Bis zum letzten Wochenende. Ein etwas intensiverer Blick in das um den Topf liegende Erdreich offenbarte die durchschlagende Wirkung der „guten Idee“: In einer spontanen und kraftraubenden Vormittagsaktion musste der Bambus weichen – und mit ihm jede Menge Wurzelwerk, das sich entschlossen aufgemacht hatte in Richtung Hausdämmung und unter die angrenzende Pflasterung. Die Nische liegt jetzt brach, abgedeckt durch eine Folie, um die verbliebenen Wurzelreste auszutrocknen und davon abzuhalten, sich zu neuen kleinen Bambuspflanzen auszuwachsen.

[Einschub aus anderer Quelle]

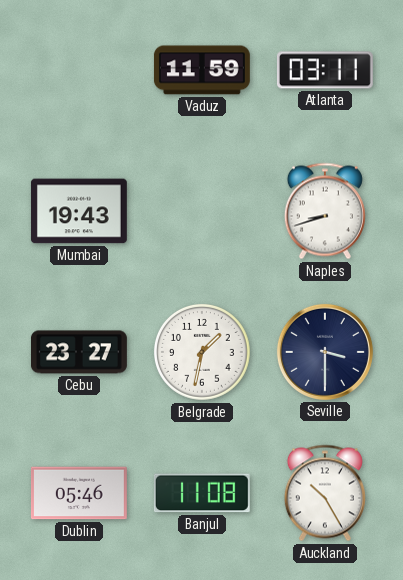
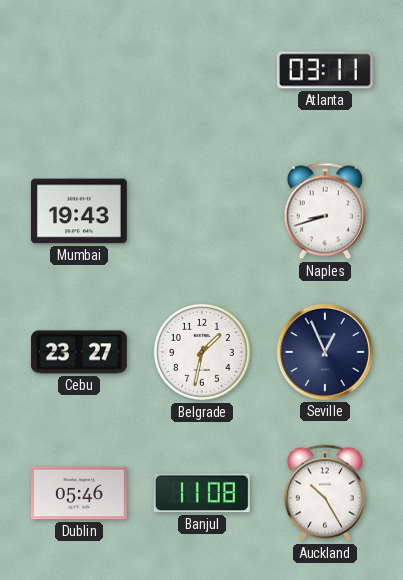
Vaduz: 11:59 -> none
Seville: 3:30 -> 12:56
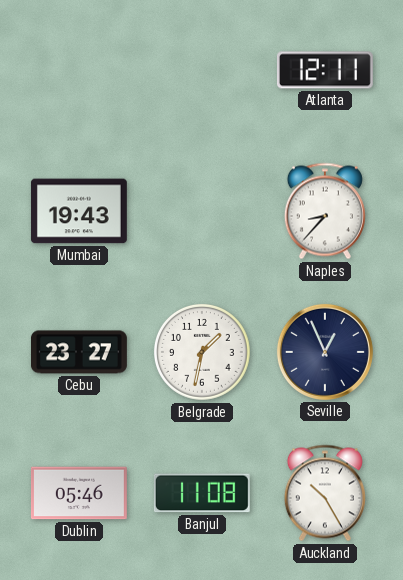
Atlanta: 03:11 -> 12:11
Naples: 8:42 -> 8:37
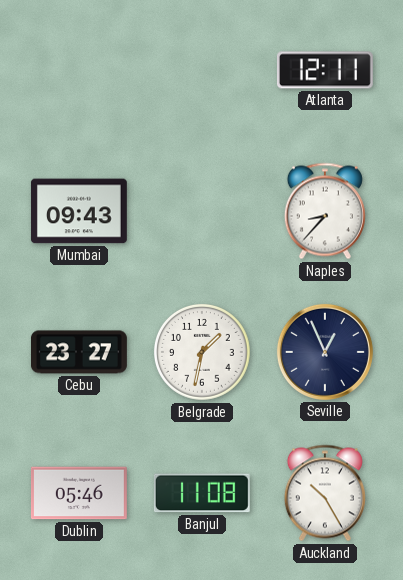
Mumbai: 19:43 -> 09:43
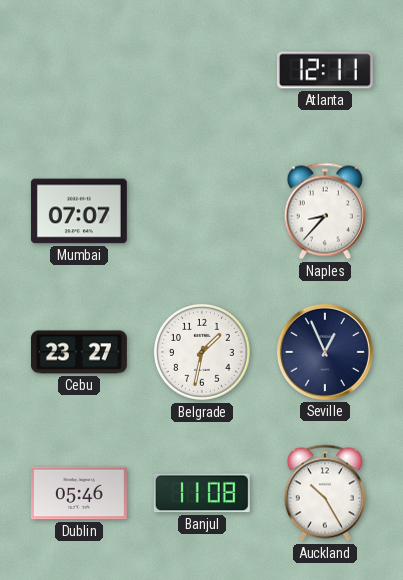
Mumbai: 09:43 -> 07:07
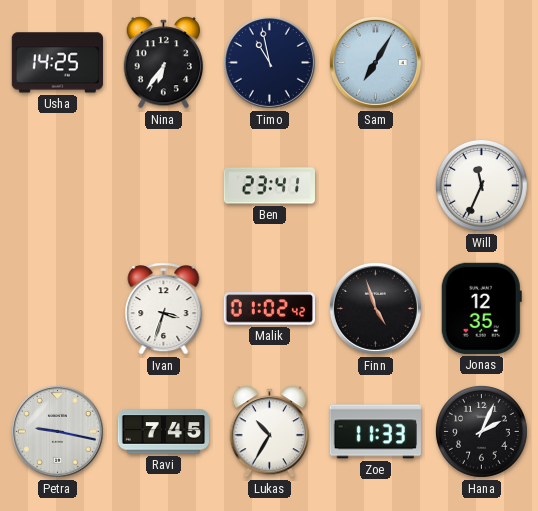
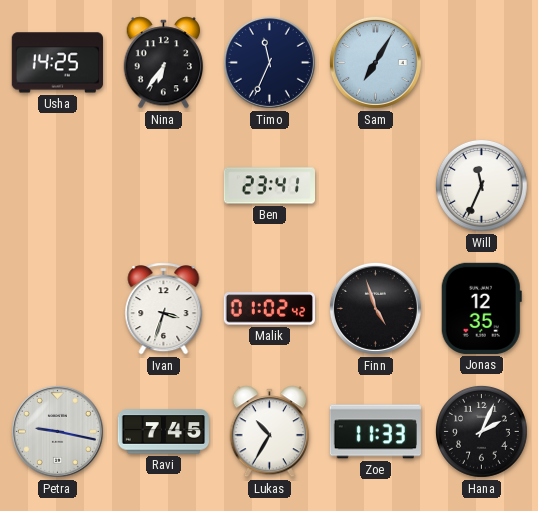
Timo: 10:58 -> 11:34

Freundlicherweise kämpfte unser Nachbar gleichzeitig gegen eine seiner „guten Ideen“: Knöterich wächst so schön an Sichtschutzwänden hoch – und auf der anderen Seite wieder runter. Die über der Erde liegenden Ausläufer sind nichts im Vergleich zu den großflächig und weitreichend im Erdreich wuchernden Wurzeln auf dem eigenen und auf dem Nachbargrundstück.

Hausbesitzer sind eben nicht automatisch Experten in Sachen Gartenanlage. Manchmal braucht es ein paar Vegetationsperioden, um die wirklich guten Ideen von den weniger guten zu unterscheiden.